- **Assignment**
Scan the data for "held" and copy the lines it appears in.

== Segment start ==

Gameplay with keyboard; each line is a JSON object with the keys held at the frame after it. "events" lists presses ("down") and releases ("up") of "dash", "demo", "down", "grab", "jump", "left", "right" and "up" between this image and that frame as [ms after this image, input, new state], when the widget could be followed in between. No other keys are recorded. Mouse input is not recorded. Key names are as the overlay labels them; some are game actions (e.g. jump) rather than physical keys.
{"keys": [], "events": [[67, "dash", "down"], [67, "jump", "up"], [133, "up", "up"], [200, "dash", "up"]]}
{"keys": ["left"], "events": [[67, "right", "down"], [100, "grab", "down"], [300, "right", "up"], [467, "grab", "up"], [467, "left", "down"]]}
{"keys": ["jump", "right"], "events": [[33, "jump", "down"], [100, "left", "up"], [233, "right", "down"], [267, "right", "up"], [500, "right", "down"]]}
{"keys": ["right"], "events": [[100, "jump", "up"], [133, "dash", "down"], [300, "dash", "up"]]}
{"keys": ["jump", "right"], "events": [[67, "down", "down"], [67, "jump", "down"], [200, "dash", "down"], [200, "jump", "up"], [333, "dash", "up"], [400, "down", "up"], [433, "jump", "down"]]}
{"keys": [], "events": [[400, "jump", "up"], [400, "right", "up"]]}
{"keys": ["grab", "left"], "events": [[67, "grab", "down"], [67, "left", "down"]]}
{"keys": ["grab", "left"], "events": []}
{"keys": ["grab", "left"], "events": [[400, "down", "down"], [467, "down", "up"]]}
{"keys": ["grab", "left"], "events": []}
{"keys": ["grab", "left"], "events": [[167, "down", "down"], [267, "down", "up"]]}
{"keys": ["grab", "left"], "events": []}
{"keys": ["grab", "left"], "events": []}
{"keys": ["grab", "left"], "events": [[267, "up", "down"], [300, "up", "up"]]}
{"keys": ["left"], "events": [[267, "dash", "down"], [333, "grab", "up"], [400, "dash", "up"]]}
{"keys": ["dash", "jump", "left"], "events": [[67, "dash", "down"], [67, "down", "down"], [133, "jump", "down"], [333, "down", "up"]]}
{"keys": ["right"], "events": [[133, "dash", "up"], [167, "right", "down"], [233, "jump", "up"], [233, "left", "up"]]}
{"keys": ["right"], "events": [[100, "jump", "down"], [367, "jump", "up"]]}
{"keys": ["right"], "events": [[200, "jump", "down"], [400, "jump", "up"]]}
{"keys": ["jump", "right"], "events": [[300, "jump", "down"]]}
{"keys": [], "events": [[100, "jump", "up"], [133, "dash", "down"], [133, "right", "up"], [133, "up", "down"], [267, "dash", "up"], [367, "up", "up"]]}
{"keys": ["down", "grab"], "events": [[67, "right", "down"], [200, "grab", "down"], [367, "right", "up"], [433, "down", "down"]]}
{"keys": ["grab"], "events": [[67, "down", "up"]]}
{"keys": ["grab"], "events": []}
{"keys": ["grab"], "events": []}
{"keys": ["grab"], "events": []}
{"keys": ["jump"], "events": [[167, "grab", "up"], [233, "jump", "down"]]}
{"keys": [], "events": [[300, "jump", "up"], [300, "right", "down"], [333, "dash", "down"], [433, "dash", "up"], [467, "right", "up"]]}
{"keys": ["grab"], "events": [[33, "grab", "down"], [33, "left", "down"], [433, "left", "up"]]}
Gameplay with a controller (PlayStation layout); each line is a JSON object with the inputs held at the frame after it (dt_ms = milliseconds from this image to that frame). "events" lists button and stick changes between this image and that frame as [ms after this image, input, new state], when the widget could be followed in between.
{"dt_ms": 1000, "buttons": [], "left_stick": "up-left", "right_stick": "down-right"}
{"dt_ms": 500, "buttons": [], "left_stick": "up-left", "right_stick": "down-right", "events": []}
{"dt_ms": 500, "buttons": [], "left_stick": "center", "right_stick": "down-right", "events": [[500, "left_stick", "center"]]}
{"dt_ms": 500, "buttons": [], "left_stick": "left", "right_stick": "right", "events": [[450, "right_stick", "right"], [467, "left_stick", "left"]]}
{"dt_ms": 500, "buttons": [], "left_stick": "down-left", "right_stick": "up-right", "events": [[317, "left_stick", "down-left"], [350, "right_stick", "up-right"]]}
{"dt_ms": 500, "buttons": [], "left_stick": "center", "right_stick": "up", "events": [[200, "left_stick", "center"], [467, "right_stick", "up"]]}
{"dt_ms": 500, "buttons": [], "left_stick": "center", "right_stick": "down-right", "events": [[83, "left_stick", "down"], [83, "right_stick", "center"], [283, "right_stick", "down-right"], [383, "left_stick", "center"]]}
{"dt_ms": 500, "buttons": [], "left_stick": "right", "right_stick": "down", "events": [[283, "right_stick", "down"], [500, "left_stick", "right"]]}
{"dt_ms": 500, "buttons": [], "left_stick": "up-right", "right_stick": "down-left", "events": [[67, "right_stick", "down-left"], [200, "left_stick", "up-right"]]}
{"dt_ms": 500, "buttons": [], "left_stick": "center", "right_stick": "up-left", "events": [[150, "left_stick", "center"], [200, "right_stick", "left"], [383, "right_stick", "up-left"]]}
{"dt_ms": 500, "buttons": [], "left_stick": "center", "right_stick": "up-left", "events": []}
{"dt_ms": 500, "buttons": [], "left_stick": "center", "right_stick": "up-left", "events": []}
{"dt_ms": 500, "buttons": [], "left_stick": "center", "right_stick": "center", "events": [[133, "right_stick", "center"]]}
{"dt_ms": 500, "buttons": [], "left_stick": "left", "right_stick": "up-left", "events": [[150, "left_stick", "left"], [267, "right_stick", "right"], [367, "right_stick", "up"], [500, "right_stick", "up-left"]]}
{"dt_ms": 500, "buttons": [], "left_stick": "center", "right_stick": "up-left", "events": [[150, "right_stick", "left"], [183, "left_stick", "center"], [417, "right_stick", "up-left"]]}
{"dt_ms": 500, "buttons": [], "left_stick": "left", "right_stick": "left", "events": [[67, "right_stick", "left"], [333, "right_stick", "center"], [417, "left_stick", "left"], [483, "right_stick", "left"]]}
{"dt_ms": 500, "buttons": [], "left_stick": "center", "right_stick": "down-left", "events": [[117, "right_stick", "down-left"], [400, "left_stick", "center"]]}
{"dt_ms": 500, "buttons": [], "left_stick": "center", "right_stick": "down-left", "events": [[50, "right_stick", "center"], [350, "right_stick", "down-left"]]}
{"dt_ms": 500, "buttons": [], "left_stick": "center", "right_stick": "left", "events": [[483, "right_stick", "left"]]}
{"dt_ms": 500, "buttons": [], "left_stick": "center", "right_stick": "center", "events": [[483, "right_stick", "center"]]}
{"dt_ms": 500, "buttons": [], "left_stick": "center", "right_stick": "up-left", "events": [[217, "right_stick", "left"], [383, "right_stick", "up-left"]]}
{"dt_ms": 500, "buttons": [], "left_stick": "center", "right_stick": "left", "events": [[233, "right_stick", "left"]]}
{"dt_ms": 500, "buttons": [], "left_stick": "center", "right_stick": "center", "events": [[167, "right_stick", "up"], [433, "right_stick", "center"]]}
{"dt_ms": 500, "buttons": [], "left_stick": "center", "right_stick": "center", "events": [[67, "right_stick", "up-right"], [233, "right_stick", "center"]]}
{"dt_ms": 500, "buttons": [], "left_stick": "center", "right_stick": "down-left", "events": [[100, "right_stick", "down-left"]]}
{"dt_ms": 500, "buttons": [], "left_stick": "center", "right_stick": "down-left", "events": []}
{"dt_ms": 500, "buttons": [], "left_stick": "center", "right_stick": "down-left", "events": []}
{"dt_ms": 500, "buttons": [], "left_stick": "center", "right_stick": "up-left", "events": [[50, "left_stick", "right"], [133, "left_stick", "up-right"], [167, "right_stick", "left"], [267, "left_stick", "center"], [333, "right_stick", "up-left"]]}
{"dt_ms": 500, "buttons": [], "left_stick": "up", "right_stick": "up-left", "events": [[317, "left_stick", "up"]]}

== Segment end ==

- **Answer box**
Gameplay with keyboard; each line is a JSON object with the keys held at the frame after it. "events" lists presses ("down") and releases ("up") of "dash", "demo", "down", "grab", "jump", "left", "right" and "up" between this image and that frame as [ms after this image, input, new state], when the widget could be followed in between. No other keys are recorded. Mouse input is not recorded. Key names are as the overlay labels them; some are game actions (e.g. jump) rather than physical keys.
Gameplay with a controller (PlayStation layout); each line is a JSON object with the inputs held at the frame after it (dt_ms = milliseconds from this image to that frame). "events" lists button and stick changes between this image and that frame as [ms after this image, input, new state], when the widget could be followed in between.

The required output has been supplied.